Rachel was still waking up. Handcuffed to the chair. She’d fallen unconscious somewhere in the Antioch Zone. What a nightmare.

“I’m sorry for your loss,” She mumbled sarcastically. “I’m very moved. Now would you let me go?”

He smiled. “What, so you can just run off on your own again?”

Rachel glared at him. Shook the handcuff. Glanced at it.

“No. We wanted to keep you safe, Rachel. Put you on the right path. Your struggle is important, but... this situation is very delicate. It needs to play out in just the right way, or all could be lost.”

Slightly loose. She could escape if she wanted. But he’d be expecting that. Best to wait.

“How did you find me, anyway?” She hissed. “I didn’t leave a trail.”

“But you did.”

Rachel perked up, blinking. She’d been so careful.

Plainclothes tossed a document over to her. With her free hand, she sifted through it. Anecdotes from people she’d met. Written descriptions, from people who’d seen her in passing. Analysis of troubles she’d ran into. Describing how she’d been pursued.

And how she’d escaped, survived by the skin of her teeth each time.
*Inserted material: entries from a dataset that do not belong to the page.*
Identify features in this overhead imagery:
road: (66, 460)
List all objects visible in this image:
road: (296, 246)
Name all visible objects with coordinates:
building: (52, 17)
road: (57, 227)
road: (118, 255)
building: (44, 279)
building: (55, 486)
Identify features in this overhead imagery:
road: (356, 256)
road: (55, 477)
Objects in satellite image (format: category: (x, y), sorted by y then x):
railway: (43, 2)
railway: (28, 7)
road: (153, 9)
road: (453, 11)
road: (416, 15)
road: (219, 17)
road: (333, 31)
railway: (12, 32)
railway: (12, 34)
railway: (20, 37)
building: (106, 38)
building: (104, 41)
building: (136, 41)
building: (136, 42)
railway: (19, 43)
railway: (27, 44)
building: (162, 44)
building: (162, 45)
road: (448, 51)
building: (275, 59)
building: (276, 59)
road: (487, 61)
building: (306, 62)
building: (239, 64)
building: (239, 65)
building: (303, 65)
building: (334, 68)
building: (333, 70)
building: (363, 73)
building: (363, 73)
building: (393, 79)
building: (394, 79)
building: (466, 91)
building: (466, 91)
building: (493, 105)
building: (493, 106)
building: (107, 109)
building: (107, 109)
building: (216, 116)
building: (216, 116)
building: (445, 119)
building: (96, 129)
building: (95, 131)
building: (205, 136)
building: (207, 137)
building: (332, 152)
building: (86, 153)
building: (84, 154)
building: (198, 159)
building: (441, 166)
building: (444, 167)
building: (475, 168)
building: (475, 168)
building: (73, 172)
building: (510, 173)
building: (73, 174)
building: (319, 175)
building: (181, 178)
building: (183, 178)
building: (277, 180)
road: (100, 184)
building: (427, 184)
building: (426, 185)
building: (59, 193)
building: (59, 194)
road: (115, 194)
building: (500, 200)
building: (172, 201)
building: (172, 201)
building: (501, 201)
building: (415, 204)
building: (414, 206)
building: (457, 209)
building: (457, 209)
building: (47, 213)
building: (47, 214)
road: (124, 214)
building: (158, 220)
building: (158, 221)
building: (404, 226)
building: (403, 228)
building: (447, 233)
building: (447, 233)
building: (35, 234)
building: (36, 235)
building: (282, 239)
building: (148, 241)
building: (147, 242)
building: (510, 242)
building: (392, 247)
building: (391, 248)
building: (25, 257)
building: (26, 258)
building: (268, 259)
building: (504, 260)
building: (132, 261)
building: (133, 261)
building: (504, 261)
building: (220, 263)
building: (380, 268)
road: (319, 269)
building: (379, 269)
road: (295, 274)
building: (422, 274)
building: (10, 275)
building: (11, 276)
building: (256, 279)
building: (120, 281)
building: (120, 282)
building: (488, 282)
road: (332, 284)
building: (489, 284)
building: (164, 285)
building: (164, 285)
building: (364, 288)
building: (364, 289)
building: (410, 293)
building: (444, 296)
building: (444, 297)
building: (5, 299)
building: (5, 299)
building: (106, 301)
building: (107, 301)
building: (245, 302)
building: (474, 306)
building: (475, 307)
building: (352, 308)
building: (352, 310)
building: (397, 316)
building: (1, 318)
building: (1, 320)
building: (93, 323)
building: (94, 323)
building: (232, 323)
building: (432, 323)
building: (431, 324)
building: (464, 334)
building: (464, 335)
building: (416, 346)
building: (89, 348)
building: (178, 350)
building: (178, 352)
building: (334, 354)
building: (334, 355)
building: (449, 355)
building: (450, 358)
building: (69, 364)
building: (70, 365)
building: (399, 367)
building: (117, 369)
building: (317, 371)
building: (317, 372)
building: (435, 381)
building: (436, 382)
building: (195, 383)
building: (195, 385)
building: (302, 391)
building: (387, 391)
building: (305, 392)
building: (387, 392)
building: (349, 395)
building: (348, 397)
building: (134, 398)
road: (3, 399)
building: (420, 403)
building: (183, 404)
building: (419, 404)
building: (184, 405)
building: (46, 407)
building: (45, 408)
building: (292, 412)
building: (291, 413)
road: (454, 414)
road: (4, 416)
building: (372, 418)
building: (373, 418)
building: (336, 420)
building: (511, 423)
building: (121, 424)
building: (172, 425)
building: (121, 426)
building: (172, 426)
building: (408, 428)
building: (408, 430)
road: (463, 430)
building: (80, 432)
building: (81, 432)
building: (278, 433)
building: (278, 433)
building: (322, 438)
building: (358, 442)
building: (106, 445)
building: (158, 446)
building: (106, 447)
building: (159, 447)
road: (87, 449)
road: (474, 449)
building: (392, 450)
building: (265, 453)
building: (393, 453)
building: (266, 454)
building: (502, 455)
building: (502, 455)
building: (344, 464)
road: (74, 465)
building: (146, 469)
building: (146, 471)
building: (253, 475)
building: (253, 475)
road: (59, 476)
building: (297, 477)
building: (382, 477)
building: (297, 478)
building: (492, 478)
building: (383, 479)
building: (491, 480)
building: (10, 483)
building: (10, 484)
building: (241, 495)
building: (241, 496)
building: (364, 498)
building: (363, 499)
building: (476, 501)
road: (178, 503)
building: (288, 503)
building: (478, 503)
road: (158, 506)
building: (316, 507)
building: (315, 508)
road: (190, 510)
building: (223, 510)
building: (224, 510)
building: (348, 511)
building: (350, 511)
“Don’t you find it strange?” Plainclothes said. “How you can live on the road so skillfully, despite your young age? How your travels always lead you back to the Mourning Cities?”

Rachel snorted. “It’s cause I’m smart. And fast. And lucky.”

“True. But luck only goes so far, Rachel Antioch.”

She recoiled. Her mouth clamped shut, becoming a thin line.

“Because you can’t follow a trail of luck.”

He retrieved a thin package from the floor beside him, and placed it on the table.

“No. We followed a path of plot contrivance.”

She ignored his words. Stupid. Stupid words. Stupid name. It wasn’t her fault. She hadn’t even been born yet.

“What’s in the box?” She asked curtly.

Plainclothes opened it. A cut-out piece of a cardboard box.

On its surface was the impression of a haunted face, in twisted black ink. It curdled her blood to see it. She knew who it was, instantly.

In the corner of the piece was a small green symbol. And below it, words.


RECYCLED


“Your destiny,” Plainclothes said, handing her a lighter. “Unfortunately.”

She took it, and flicked it on, staring into the flame.

“So, what,” Rachel murmured. “You want me to be the good guy?”

“Good, bad… that doesn’t really come into it,” Plainclothes said. “A protagonist is someone who wants something. An antagonist is the one who tries to stop them. Which one are you?”

She set the lighter down on the cardboard. It cast dancing shadows on the face.

“Screw it,” She said. “I’m the one that burns things.”

Rachel pushed it over.


The effigy burned, and the fulminating flames reached, mindlessly, towards unseen heavens.